Economic Transformation: Ghana Case Study Findings
This case study on Economic Transformation in Ghana was presented at the "Understanding Economic Transformation in Sub-Saharan Africa" conference that was held in Accra May 10th and 11th, 2011. Key facts and findings are outlined below, and for more information, the paper and presentation can be found on the conference blog.
Ghana: Key Facts and Findings
- Ghana has long been regarded as one of the most successful countries in Sub-Saharan Africa. It recently attained middle-income status and will likely achieve the first Millennium Development Goal of cutting poverty in half before the target year of 2015.
- Ghana is also one of the most urbanized countries on the continent and the urban population is already larger than the rural one.

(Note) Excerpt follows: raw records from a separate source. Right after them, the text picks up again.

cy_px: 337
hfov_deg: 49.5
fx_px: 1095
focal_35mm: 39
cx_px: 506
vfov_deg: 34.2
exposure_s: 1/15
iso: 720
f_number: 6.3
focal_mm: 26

- While agriculture is still an important sector in the economy in terms of its importance to rural livelihoods, its share of GDP has declined to about 35 percent.
- Unlike many Asian and Latin American countries, in which growth in manufacturing led to their successful transformations from agriculture-based to urban, industrialized economies, Ghana’s path has been very different. Most jobs created by urbanization are informal ones, concentrated in domestically-oriented services and construction activities, rather than manufacturing. In addition, cocoa and gold still dominate exports.

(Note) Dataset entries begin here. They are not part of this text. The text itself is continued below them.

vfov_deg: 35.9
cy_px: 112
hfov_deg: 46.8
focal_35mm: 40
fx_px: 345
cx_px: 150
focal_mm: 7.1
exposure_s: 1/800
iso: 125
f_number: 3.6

- The transformation of Ghana’s agricultural sector has been limited. Cocoa continues to lead agricultural exports, and much of the recent agricultural growth is still driven by land expansion rather than improved productivity, especially for major crops such as maize, rice, and cassava.

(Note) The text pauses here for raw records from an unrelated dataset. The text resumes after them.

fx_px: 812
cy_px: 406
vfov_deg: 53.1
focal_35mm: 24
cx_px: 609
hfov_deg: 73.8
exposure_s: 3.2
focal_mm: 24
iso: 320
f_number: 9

- Urbanization and growing incomes have increased demand for processed food, such as poultry and other meat products, as well as convenient staples, such as rice, but local products have not been competitive in meeting these demands. Ghana currently imports around 60 percent of its rice and 90 percent of its poultry.
- Ghana has significantly reduced poverty in the last 15 years, with poverty reduction greatest in the south of the country. Most of Ghana’s poor people live in the north, where the poverty rate is still very high.